People need to understand. They back off because they’re afraid. They don’t know what to say or do.

Of her relationship with her psychiatrist, Professor Harrison, Julia notes: ‘The dynamics are really important. He’s non-judgmental and tells me how it is, and that works for me.’ It has also spurred Julia on to undertake her own research. She explains: ‘I’ve read extensively to build upon the degree in psychology that I had previously taken to better understand my own development. It is also one of the reasons I participated in so many trials. I wanted to get a sense of control in my life.’

Julia has decided to leave a legacy to the study of mental health at Oxford, to help further research and treatment. She also hopes that the public understanding of conditions such as bipolar disorder will grow. ‘People need to understand. They back off because they’re afraid. They don’t know what to say or do.’

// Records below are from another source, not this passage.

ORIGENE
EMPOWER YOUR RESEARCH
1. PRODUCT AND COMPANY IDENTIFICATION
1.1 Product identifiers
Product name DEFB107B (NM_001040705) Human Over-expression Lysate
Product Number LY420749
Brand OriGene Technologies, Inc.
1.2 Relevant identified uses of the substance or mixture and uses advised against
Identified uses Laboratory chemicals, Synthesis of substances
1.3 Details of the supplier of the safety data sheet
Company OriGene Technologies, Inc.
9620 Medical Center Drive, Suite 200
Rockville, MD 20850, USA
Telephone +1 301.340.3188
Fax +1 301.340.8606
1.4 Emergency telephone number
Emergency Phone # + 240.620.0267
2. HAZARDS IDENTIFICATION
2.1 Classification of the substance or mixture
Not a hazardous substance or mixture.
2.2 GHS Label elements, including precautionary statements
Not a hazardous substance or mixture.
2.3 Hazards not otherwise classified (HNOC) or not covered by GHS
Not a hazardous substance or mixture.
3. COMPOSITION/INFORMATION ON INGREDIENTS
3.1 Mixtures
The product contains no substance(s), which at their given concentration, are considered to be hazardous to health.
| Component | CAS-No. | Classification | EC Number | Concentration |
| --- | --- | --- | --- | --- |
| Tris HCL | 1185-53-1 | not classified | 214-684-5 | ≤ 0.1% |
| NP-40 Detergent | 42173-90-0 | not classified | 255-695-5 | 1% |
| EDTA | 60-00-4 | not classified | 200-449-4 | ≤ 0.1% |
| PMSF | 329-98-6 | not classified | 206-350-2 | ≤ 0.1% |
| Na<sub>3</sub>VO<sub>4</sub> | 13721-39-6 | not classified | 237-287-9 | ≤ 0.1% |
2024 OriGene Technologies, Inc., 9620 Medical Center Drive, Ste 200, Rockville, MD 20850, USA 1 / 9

Julia concludes: ‘My life is colourful, but it can be exhausting if it gets out of control. Going through and understanding these experiments and trials has helped me enormously to regain control and lead a life that is more productive, meaningful and enjoyable.’ Thanks to her engagement and generosity, others who experience bipolar disorder in the future will also benefit.

Julia sits on numerous advisory groups as a PPI (Public Patient Involvement) member. Most recently she has been appointed the Lay co-Chair of the Patients and Research Group for the new National Institute for Health Research Oxford Health Biomedical Research Centre as well as to the Steering Group.